* **The input**

___

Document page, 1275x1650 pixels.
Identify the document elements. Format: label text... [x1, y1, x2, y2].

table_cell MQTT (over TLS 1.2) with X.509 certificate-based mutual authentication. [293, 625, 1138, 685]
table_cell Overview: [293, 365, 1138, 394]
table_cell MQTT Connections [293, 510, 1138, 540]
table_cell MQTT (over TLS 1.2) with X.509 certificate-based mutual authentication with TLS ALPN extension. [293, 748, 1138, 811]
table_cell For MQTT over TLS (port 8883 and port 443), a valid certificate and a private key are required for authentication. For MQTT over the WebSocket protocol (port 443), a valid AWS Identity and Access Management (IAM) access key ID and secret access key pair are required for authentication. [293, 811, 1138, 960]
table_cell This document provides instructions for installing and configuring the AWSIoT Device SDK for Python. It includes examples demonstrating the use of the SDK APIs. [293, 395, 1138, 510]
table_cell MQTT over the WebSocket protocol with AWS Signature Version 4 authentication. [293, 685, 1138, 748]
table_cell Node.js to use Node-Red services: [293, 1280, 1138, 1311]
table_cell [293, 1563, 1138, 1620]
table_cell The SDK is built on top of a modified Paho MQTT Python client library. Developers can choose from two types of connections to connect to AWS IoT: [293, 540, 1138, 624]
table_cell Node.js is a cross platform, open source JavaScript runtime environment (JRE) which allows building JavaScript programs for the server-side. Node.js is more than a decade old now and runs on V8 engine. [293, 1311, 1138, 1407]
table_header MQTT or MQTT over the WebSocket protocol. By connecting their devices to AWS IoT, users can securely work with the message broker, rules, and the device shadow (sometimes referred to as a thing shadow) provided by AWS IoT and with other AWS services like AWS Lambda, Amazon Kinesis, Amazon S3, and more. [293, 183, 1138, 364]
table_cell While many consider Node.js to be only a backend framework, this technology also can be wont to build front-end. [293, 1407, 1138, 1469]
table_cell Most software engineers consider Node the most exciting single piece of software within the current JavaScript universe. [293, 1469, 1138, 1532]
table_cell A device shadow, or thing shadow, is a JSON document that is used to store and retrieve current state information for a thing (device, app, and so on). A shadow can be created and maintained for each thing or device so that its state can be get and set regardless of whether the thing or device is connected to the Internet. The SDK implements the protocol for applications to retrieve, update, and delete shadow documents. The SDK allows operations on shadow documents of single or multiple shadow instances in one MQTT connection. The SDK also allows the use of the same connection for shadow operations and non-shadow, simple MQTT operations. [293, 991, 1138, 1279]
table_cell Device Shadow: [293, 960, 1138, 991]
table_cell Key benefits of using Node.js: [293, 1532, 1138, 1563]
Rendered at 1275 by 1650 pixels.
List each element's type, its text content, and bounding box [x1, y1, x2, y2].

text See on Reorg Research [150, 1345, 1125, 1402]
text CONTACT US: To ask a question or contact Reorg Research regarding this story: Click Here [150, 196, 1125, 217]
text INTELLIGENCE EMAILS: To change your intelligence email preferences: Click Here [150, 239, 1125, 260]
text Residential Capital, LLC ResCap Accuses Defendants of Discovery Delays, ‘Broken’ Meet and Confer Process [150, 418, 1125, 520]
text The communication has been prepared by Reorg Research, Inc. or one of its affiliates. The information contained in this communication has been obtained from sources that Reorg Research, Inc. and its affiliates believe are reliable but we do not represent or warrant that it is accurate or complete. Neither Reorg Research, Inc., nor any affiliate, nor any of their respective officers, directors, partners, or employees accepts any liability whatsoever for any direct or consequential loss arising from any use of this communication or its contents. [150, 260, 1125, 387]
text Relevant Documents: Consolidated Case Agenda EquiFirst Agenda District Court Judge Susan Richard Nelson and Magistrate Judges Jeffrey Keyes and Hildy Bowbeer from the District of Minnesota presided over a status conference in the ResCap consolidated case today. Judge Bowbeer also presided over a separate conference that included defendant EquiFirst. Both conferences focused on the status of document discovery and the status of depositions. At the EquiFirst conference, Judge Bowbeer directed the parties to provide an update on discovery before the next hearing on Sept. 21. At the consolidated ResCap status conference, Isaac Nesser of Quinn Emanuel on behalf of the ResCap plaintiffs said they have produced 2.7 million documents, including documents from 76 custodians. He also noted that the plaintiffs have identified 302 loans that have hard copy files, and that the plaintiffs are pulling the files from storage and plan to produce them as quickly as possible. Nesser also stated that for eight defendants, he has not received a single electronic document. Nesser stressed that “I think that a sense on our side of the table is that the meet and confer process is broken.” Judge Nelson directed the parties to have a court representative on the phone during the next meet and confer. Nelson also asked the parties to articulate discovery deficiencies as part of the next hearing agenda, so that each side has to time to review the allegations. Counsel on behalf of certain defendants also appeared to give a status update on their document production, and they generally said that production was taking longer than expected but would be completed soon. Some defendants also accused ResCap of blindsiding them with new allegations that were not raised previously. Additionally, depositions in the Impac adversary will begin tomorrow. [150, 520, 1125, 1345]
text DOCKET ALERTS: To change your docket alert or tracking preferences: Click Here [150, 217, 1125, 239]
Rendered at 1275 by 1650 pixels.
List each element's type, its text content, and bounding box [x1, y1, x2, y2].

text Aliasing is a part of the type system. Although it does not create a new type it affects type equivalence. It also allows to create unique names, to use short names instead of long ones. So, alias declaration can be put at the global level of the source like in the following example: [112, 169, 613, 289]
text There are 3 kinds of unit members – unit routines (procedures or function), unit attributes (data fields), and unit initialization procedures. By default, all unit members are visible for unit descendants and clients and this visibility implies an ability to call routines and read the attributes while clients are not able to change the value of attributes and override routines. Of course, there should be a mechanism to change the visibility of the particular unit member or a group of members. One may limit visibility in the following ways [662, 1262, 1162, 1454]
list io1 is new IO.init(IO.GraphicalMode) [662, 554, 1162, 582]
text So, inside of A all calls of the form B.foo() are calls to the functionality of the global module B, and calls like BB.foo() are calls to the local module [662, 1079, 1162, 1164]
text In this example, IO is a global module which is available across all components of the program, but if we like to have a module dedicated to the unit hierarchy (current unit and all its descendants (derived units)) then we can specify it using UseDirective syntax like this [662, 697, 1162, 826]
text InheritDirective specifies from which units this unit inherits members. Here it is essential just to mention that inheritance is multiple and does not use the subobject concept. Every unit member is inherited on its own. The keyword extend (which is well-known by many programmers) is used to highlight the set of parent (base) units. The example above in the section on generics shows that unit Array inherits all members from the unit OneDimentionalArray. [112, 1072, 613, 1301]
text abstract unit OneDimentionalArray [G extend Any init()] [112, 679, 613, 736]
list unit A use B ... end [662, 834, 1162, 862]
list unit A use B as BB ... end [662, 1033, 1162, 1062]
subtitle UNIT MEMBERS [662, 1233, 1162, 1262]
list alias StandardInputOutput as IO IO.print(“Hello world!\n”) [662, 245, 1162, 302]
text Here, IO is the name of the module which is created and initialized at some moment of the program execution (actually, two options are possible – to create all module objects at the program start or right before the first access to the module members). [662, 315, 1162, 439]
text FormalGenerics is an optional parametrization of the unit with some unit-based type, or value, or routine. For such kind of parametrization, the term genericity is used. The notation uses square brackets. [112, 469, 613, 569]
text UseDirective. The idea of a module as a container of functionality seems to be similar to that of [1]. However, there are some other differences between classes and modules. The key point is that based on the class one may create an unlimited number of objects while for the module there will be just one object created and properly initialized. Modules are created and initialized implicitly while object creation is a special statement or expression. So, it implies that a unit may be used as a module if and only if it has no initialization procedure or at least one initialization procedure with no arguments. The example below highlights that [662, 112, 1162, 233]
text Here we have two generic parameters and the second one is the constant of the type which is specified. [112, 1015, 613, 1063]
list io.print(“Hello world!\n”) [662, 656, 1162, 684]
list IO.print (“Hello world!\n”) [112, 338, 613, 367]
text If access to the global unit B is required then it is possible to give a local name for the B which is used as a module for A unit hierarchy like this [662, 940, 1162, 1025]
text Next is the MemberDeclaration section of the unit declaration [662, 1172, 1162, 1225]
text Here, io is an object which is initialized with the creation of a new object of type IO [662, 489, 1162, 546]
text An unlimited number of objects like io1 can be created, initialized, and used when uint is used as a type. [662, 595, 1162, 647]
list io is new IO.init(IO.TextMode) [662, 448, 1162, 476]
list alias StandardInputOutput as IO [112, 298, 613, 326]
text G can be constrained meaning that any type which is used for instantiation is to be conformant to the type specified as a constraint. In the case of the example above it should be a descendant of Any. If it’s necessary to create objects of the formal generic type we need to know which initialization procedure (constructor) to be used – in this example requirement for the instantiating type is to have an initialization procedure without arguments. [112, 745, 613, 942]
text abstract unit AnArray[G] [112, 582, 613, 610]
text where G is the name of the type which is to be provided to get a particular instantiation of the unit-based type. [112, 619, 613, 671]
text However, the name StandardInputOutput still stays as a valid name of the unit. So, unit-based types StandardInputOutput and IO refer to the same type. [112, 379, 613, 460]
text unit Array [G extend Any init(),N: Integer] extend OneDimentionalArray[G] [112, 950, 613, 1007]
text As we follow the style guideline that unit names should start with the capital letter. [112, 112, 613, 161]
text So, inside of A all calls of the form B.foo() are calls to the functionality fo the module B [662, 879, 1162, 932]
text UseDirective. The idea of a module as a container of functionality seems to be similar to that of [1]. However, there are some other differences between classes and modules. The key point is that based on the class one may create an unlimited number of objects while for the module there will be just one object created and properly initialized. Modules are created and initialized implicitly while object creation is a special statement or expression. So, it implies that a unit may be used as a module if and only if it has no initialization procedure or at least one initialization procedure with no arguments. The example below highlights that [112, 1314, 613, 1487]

___

* **Problem to solve**
Scan the records above. Return every line with "Python" in it.

* **Task result**
table_cell This document provides instructions for installing and configuring the AWSIoT Device SDK for Python. It includes examples demonstrating the use of the SDK APIs. [293, 395, 1138, 510]
table_cell The SDK is built on top of a modified Paho MQTT Python client library. Developers can choose from two types of connections to connect to AWS IoT: [293, 540, 1138, 624]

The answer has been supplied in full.